First, to make Hadoop suitable for a multi-tenant environment, there are many times when a company needs a Hadoop or big data system, and often not just one department. Different departments may need their own Hadoop cluster in a private cloud. With more similar needs in the public cloud, virtualization provides a very good architecture that allows multiple clusters to run very flexibly and simultaneously without impacting each other.
Second, improve the security of Hadoop. Now the industry's basic programs are running on a Hadoop platform, information protection is very insecure, mutual can see each other's data. VMware's virtualization creates strong isolation between different clusters.
Third, increase the scalability of Hadoop. Because of the Hadoop cluster, once a physical environment is created, adding nodes, especially nodes, is not easy. Hadoop needs to look at the needs of each department, or fluctuate over time. In the case of virtualization, it will make it easy to scale up and down such nodes.
The last point is to increase CPU utilization. According to a general response from the Hadoop community, 40,000 nodes are clustered with an average CPU utilization of only 20-30%, and virtualization dramatically increases this utilization.
Software-led data center open is the last word
VMware has a profound impact on the data center architecture. In recent years the entire data center has evolved from a hardware-led to a software-led world. In the past, data centers were mostly computationally led, and more and more applications are now data-driven. VMware offers a unified infrastructure that wants to meet both compute-centric and data-driven applications.
Open is the essence of VMware, in the data management of the development path also confirms the long-term will be together, for a long time will be divided. Forty years ago, data management was the era of warlords. There are many data companies that have their unified solutions. Nowadays big data is disruptive, and the era of all-encompassing development can not be met. All data needs. At this time, VMware hopes to provide a good soil, through a more flexible infrastructure, making it very easy for customers, and very low threshold to try a variety of new technologies, without much effort to try Hadoop .
Song Jiayu, president of VMware Greater China, said: "The cloud era vendors are not self-defeating, is completely market-oriented era. The market tells us that customers have a wide range of past, present and future choices. We insist to understand customer needs , And open to cooperation with manufacturers.We often see the success of a successful vendor in the past, but this success is often a burden, VMware is very aware of this and always keep an open attitude and strategy, and this is why we The secret to staying true to innovation and leading the market is where you stand.
Big Data China Heart
With cloud computing and big data strategy in China, VMware's R & D efforts have also made great strides in China. Following the expansion of Beijing R & D team last year, in September this year, Shanghai R & D also announced expansion and increased R & D investment. The overall development shows the confidence and affirmation of VMware in the innovation capability of the Chinese R & D team and the determination of the Company to further develop and support the cloud computing market in China.

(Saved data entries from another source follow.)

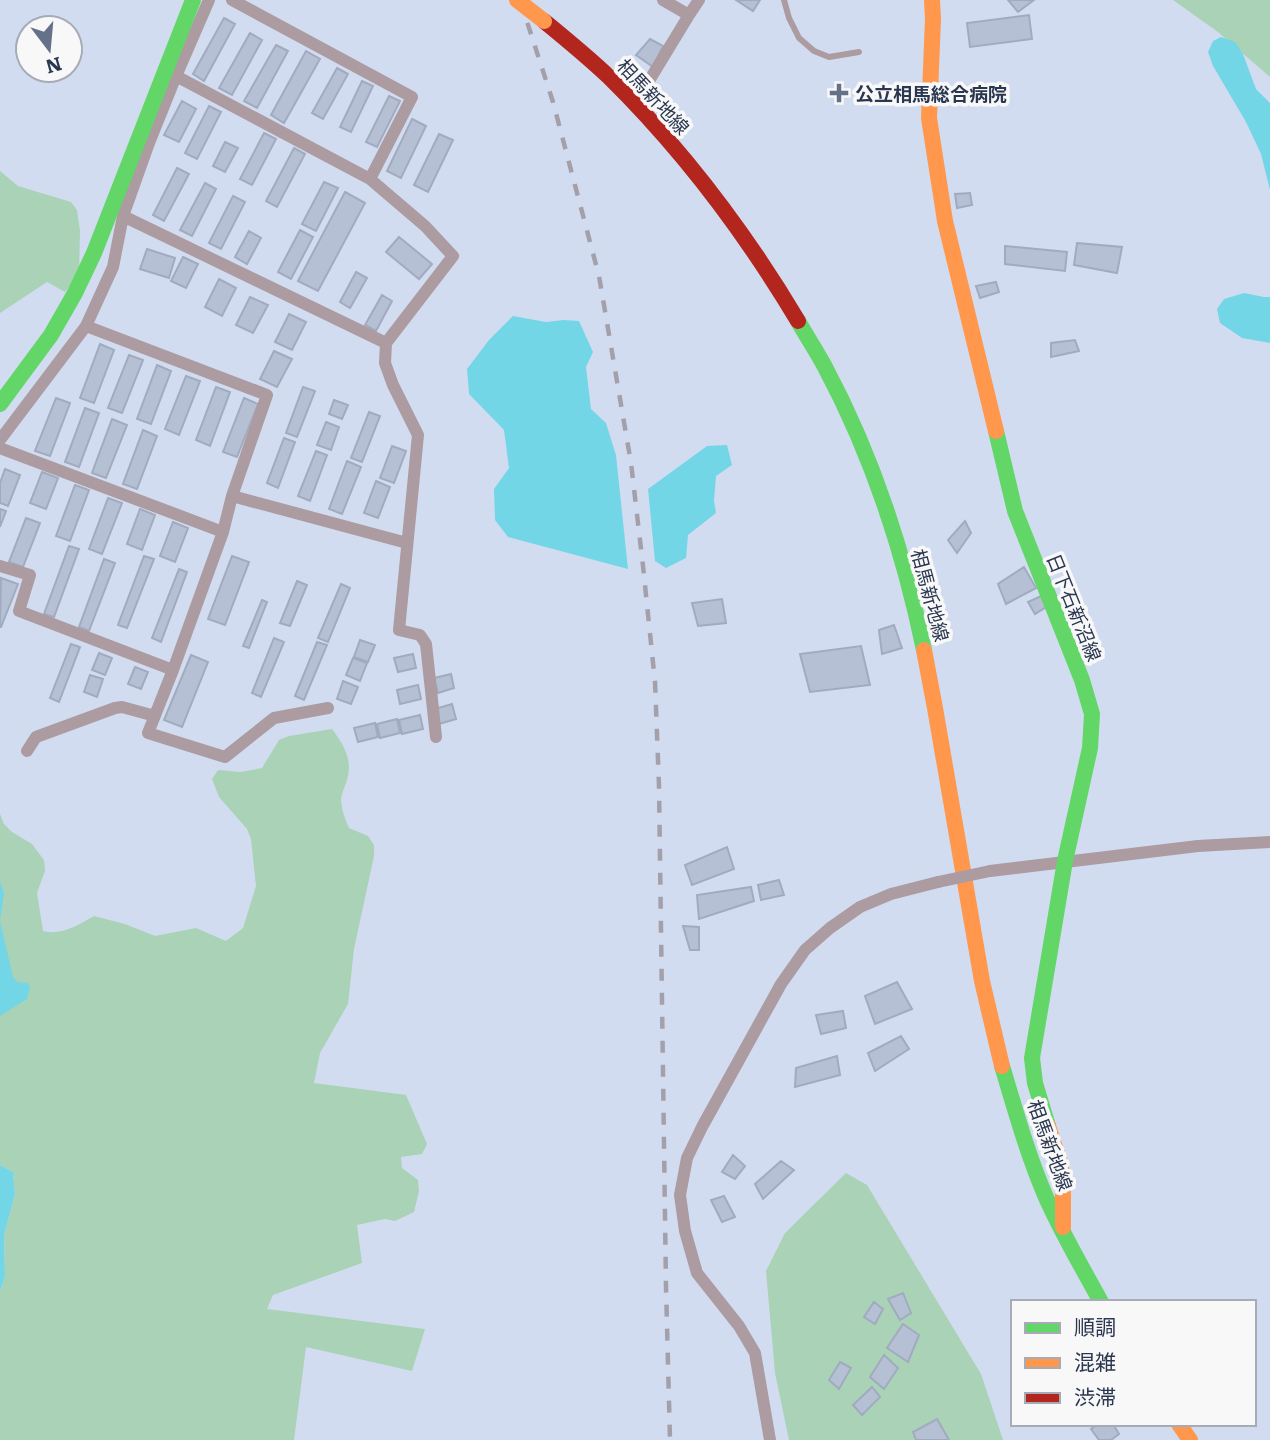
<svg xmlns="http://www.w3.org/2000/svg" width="1270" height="1440" font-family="Literata,'Noto Sans JP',serif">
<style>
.green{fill:#a9d2b6}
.water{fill:#73d6e6}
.building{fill:#b6c0d4;stroke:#a1abc0;stroke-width:2}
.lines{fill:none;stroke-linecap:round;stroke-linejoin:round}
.lane{stroke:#ac9ba1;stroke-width:6}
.street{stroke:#ac9ba1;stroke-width:12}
.fast{stroke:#63d668;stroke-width:16}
.slow{stroke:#ff974d;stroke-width:16}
.jam{stroke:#b3261e;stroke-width:16}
.rail{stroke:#a4a0aa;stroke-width:4.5;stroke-dasharray:12 12;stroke-linecap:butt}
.street-bridge{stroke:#ac9ba1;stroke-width:12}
.slow-bridge{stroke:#ff974d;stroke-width:16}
.poi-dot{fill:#657188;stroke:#f8f8f8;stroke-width:2.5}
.labels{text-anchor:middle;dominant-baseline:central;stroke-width:7;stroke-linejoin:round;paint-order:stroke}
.poi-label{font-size:19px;font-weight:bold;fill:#2b3750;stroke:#f8f8f8;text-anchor:start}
.street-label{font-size:19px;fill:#2b3750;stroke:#f8f8f8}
</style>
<rect width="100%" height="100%" fill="#d2dcf1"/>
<!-- green -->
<path class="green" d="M1173,0H1270V77L1218,32Z
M0,171L18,186L71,202L77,210L80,231L79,275L65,292L47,282L0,313Z
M332,729C344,745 353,760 347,780C345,787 341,794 341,801C342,811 345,820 349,828L368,836L374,845V856L354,949L348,1004L320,1053L314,1083L406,1095L427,1144L422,1154L401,1157L402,1168L418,1180L419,1191L414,1212L395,1221L385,1219L357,1225L362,1263L273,1295L267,1309L425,1329L412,1371L306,1347L294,1440H0V1291L5,1277L4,1235L15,1194L13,1172L0,1165V814L4,824L12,832L32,844L44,860L45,871L37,893L43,931C61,936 78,925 94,916L125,924L155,936L196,928L226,941L243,928L256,886L251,839L247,829L219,797L212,779L218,770L241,772L262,768L279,740L289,736Z
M846,1173L867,1185L981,1374L1003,1440H789L775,1373L766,1271L785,1233Z"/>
<!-- water -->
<path class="water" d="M1221,37L1235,42L1243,54L1256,89L1270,103V190L1261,154L1246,122L1213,66L1208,52L1213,41Z
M1244,293L1264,297H1270V343L1242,338L1220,323L1217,309L1224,299Z
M513,316L546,322L564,320L579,321L593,352L586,367L591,409L606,423L616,455L628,569L508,537L495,520L494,489L509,468L504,430L469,394L467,369L489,340Z
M727,445L732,465L716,476L714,501L716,513L688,535L686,558L666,568L655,561L648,489L707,446Z
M0,882L4,893L0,921L13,977L17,982L28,983L30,988L27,999L0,1016Z
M0,1165L13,1172L15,1194L4,1235L5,1277L0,1291Z"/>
<!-- building -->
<path class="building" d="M736,0H760L753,11Z
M1008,0H1034L1018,12Z
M1029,15L1032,39L970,47L967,23Z
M224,18L235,24L204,81L193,74Z
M250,33L262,40L232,95L219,88Z
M650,39L663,46L653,67L636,55Z
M276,45L288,51L257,108L244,101Z
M306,51L320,59L284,123L271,115Z
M337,68L348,74L323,119L312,113Z
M362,81L373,86L351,132L340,127Z
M389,96L400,101L377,147L366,142Z
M182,101L196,109L179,142L164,135Z
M209,106L221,112L197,159L185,153Z
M412,119L426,126L401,178L387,171Z
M264,133L276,139L252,185L240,179Z
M439,134L453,140L428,192L414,185Z
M225,142L238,148L225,172L213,166Z
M294,148L305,154L277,207L266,201Z
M177,168L189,174L164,221L153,215Z
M324,182L338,188L316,231L302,224Z
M205,183L216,189L192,236L180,230Z
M345,192L365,203L318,291L298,281Z
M970,193L972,205L957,208L955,194Z
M233,196L245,202L221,249L209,243Z
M300,230L313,237L291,279L278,272Z
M249,231L261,238L247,264L235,257Z
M399,237L432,264L419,279L386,252Z
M1077,243L1122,247L1117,273L1074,265Z
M1005,246L1067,252L1065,271L1005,264Z
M147,249L175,258L169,278L140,269Z
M183,257L198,264L186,288L171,281Z
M356,272L367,278L350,308L340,302Z
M219,279L236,288L222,316L205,307Z
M996,282L999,292L980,298L976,286Z
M382,295L392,301L376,331L365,325Z
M250,297L268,305L253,333L236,325Z
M289,314L306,322L292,350L275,342Z
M1075,340L1079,351L1051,357V343Z
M100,344L114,350L94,403L80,398Z
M274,351L292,359L277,387L260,379Z
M129,355L143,360L122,413L108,408Z
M157,365L171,371L151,424L137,419Z
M186,376L200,381L179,435L165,429Z
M216,387L230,392L210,446L196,440Z
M303,387L315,391L297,437L286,433Z
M56,398L70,403L50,456L35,451Z
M244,398L258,404L237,457L223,452Z
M334,400L348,405L342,419L329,414Z
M85,408L99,413L79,467L65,462Z
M369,412L380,416L362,462L351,458Z
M112,419L127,425L106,478L92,473Z
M326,422L339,427L331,450L317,445Z
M143,430L157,436L137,489L123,484Z
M284,438L295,442L278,488L267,483Z
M392,446L406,451L394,483L380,478Z
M316,451L327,455L310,501L298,496Z
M347,461L361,467L342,514L329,509Z
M5,469L20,475L8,506L0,503V483Z
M42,472L58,478L46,509L30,503Z
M376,481L390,487L378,518L364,513Z
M75,485L89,490L70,541L56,536Z
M108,498L122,503L102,554L89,549Z
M0,509L6,511L0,527Z
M140,509L155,515L142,550L127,544Z
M26,518L40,523L23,567L9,562Z
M965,521L971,533L957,553L948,540Z
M173,522L188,528L175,562L160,556Z
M69,546L79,549L54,617L44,614Z
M144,556L154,559L127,628L118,625Z
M232,556L249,562L225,625L208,619Z
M104,559L115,563L89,631L79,627Z
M1024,567L1036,588L1006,604L998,584Z
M179,569L187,572L161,642L152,638Z
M1,578L18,584L1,627H0Z
M297,581L307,585L290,626L280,623Z
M341,584L350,588L328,642L318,638Z
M1041,596L1046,607L1035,614L1028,602Z
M722,599L726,623L698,626L692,603Z
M262,600L267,602L249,648L243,646Z
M894,625L902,648L882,654L879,630Z
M274,638L284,642L261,697L252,693Z
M360,640L375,645L368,662L354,657Z
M317,642L327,645L304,700L295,696Z
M71,644L80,647L59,702L50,698Z
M861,646L870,685L810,692L800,654Z
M99,653L112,658L105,675L92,670Z
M413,654L416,668L398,672L394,658Z
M191,655L208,662L182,727L164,720Z
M353,658L367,663L360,681L346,675Z
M135,667L148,672L141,689L128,684Z
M451,674L454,688L438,693L434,678Z
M90,675L103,679L97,697L84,692Z
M343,681L358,687L351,704L337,699Z
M418,685L421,699L400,704L397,690Z
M452,704L456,719L439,724L435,709Z
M420,715L423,729L402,734L399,720Z
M397,719L400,733L380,738L377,724Z
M375,723L378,737L358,742L354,728Z
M727,847L734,869L692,885L685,865Z
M779,880L784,895L761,900L758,885Z
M751,887L754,901L699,919L697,895Z
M683,926L699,927V950H690Z
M897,982L912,1009L875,1024L865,996Z
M843,1011L846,1028L821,1034L816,1015Z
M901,1036L909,1049L875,1071L868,1053Z
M837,1056L840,1075L795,1087L796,1068Z
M733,1155L745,1166L735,1179L722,1172Z
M781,1161L794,1170L763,1199L755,1184Z
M724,1196L735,1217L722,1222L711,1200Z
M903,1293L911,1313L900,1320L888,1299Z
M874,1302L883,1309L875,1324L864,1317Z
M903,1324L919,1335L908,1362L887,1348Z
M884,1355L898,1368L884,1389L870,1377Z
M840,1362L851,1368L839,1389L829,1380Z
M872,1387L880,1397L862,1415L853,1405Z
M937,1419L949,1440H916L913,1432Z
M1098,1424H1113L1119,1434L1111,1440H1099L1091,1429Z"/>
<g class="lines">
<!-- lane -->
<path class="lane" d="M784,0L789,18L799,38L814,51L829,57L859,52"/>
<!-- street -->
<path class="street" d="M232,0L412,97L370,179
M689,15L699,0
M176,76L370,179L425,226L453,256L386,343L385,363L393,385L418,435L399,630L420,635L426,644L436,737
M636,106L638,99L689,15L663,0
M123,216L386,343
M86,326L267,395L232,496L223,532L173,670L148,733L225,757L274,718L328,708
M0,440L86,326L113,267L123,216L149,143L176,76L209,0
M0,448L223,532
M232,496L407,543
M0,566L30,575L19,611L173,670
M27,751L36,737L115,708L122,707L155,716
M990,871L1198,846L1270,842
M770,1440L755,1353L739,1326L697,1273L685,1231L680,1195L687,1158L702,1127L781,984L805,950L830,928L860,907L891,894L938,882"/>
<!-- fast -->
<path class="fast" d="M798,321C807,337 817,352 825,367C872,455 904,553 924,650
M0,404L51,335L75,293L94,253L193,0
M996,431L1015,511L1082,680L1092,714L1090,748L1065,861L1032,1058L1035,1083L1048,1126
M1002,1066C1015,1109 1027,1153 1045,1195C1061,1232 1082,1267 1101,1302"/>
<!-- slow -->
<path class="slow" d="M932,0L933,19L929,118L945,221L996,431
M924,650L935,708L982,981L1002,1066
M1048,1126L1061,1166L1063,1192V1227
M1179,1424L1190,1440"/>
<!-- jam -->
<path class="jam" d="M544,21C566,39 588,57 609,77C681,148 746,234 798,321"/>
<!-- rail -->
<path class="rail" d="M520,0L553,102L599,276L631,463L643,566L655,682L659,786L666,1287L670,1440"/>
<!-- street-bridge -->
<path class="street-bridge" d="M938,882L990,871"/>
<!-- slow-bridge -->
<path class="slow-bridge" d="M517,0L544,21"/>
</g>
<!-- markers -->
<path class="poi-dot" d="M835.5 82.5h7v7h7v7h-7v7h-7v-7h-7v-7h7z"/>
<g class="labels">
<!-- poi labels -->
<g class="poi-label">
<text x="855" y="93">公立相馬総合病院</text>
</g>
<!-- street labels -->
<g class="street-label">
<text transform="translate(654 96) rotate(47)">相馬新地線</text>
<text transform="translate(931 595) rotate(75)">相馬新地線</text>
<text transform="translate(1075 607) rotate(68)">日下石新沼線</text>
<text transform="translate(1051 1145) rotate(70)">相馬新地線</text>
</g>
</g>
<!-- legend -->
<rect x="1011" y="1300" width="245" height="126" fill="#f8f8f8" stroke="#a6abb5" stroke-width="2"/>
<rect x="1025" y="1323" width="35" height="10" fill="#63d668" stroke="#a6abb5" stroke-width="2"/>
<text x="1074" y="1335" font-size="21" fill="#2b3750">順調</text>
<rect x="1025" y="1358" width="35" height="10" fill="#ff974d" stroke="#a6abb5" stroke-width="2"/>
<text x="1074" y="1370" font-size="21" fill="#2b3750">混雑</text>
<rect x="1025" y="1393" width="35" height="10" fill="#b3261e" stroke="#a6abb5" stroke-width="2"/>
<text x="1074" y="1405" font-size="21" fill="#2b3750">渋滞</text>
<!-- north arrow -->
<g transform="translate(49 49) rotate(164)"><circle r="33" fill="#f8f8f8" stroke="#a6abb5" stroke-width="2"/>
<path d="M0-5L12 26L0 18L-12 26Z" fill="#657188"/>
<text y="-10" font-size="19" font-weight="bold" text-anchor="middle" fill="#2b3750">N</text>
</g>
</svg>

Chinese team also live up to expectations, in many projects have outstanding performance. Fan Chenggong, senior vice president of global VMware, said: "We are very pleased to see the Chinese R & D team to participate in the development of global mainstream technology has made outstanding achievements .Hadoop related technology was born in China, the first engineer in China independently developed Hadoop Technology has been approved by the headquarters, and then only to enlarge the project, half of the current project engineers in China, such a leading technology led by the Chinese R & D team.